Uzura (quail eggs) are a popular food in Japan, as their relatively tiny size makes them perfect for snacking or adding to bento. As a result, you can find them in pretty much any supermarket over here. But it turns out that some shoppers out there aren’t interested in eating the little speckled eggs – they’ve been trying to hatch them instead! When reports first started popping up from netizens claiming to have hatched their own quails, we thought this was just an urban legend, but now a YouTube clip and blog post has appeared, showing different people seemingly hatching actual, live baby quails from supermarket eggs. Join us for some adorable pics and videos!
There’s a rumour going around in Japan that one egg out of every box of quail eggs sold in supermarkets here is fertilised, meaning that with the right equipment, it’s entirely possible to hatch your own baby bird after a little trial and error. Here’s a couple of videos from someone who has claimed to do just that!
Now, those videos are cute and all, but until we actually see the birdie popping out of the egg, we’re not convinced. Luckily blogger Lenosuke has also hatched their own baby bird, and provided pictorial evidence!
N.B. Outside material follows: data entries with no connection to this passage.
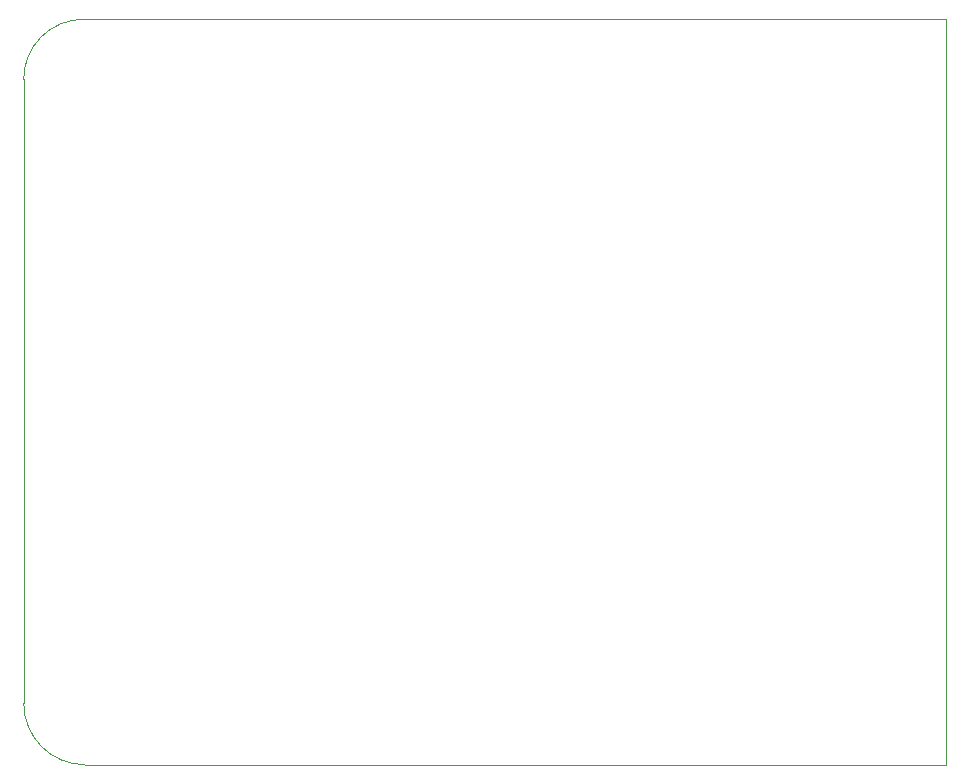
<source format=gko>
G04*
G04 #@! TF.GenerationSoftware,Altium Limited,Altium Designer,20.0.11 (256)*
G04*
G04 Layer_Color=16711935*
%FSLAX25Y25*%
%MOIN*%
G70*
G01*
G75*
%ADD49C,0.00394*%
D49*
X-20839Y450D02*
G03*
X-339Y-20050I20500J0D01*
G01*
X-839Y228450D02*
G03*
X-20839Y208450I-0J-20000D01*
G01*
Y208450D02*
X-20839Y450D01*
X-839Y228450D02*
X286500Y228450D01*
X286500Y-20050D01*
X-339Y-20050D02*
X286500Y-20050D01*
M02*

</source>
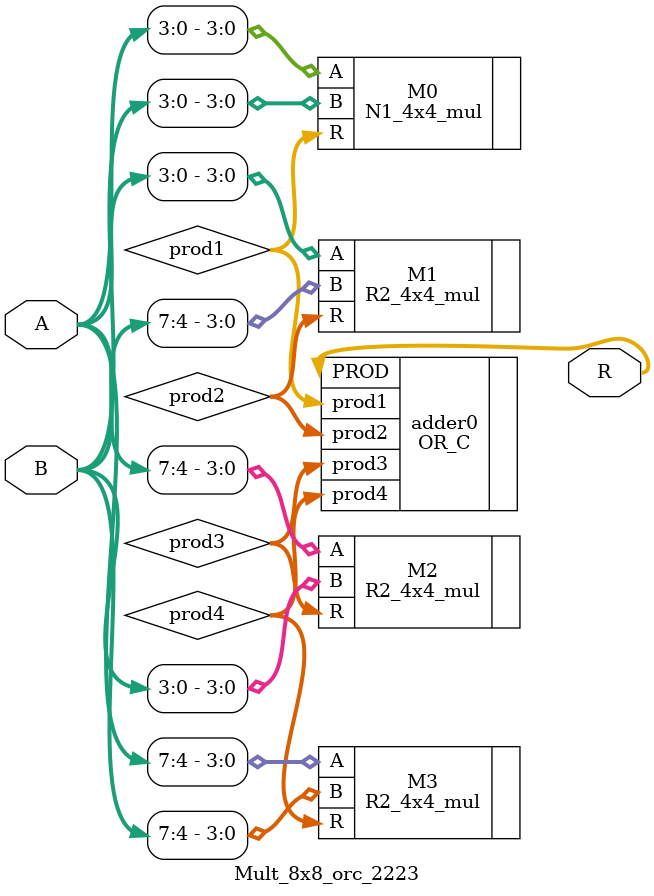
<source format=v>
module Mult_8x8_orc_2223(
input [7:0] A,
input [7:0] B,
output [15:0]R
);
wire [7:0]prod1;
wire [7:0]prod2;
wire [7:0]prod3;
wire [7:0]prod4;

N1_4x4_mul M0(.A(A[3:0]),.B(B[3:0]),.R(prod1));
R2_4x4_mul M1(.A(A[3:0]),.B(B[7:4]),.R(prod2));
R2_4x4_mul M2(.A(A[7:4]),.B(B[3:0]),.R(prod3));
R2_4x4_mul M3(.A(A[7:4]),.B(B[7:4]),.R(prod4));
OR_C adder0(.prod1(prod1),.prod2(prod2),.prod3(prod3),.prod4(prod4),.PROD(R));
endmodule

</source>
They bought a bunch of quail eggs and also some Silkie (a breed of chicken) eggs, and carefully numbered each one. Then, they wrapped them up all cosy and placed them in an environment heated to 38 degrees centigrade:
Then, approximately 17 days of incubation later… One of the quail eggs hatched!
▼ I was almost an omelette, you know!
This new discovery has led others in Japan to contemplate bulk-buying quail eggs and attempting to rear their own feathery friends:
うずらの卵ってたまに有精卵が入ってて あっためるとかえるんだな 飼いたい もふもふを我が手中に収めたい http://t.co/X2unY8NDgq—
かねこゆうき (@kanebuntokumatu) January 15, 2015
▲ “So apparently some quail eggs are sold fertilised… I wanna have my own and hold its fluffy little body in my hand!”
While the chickies are undeniably adorably cute, we don’t recommend trying this unless you’ve got the facilities at home to take care of a little birdie pal for the rest of its natural lifespan.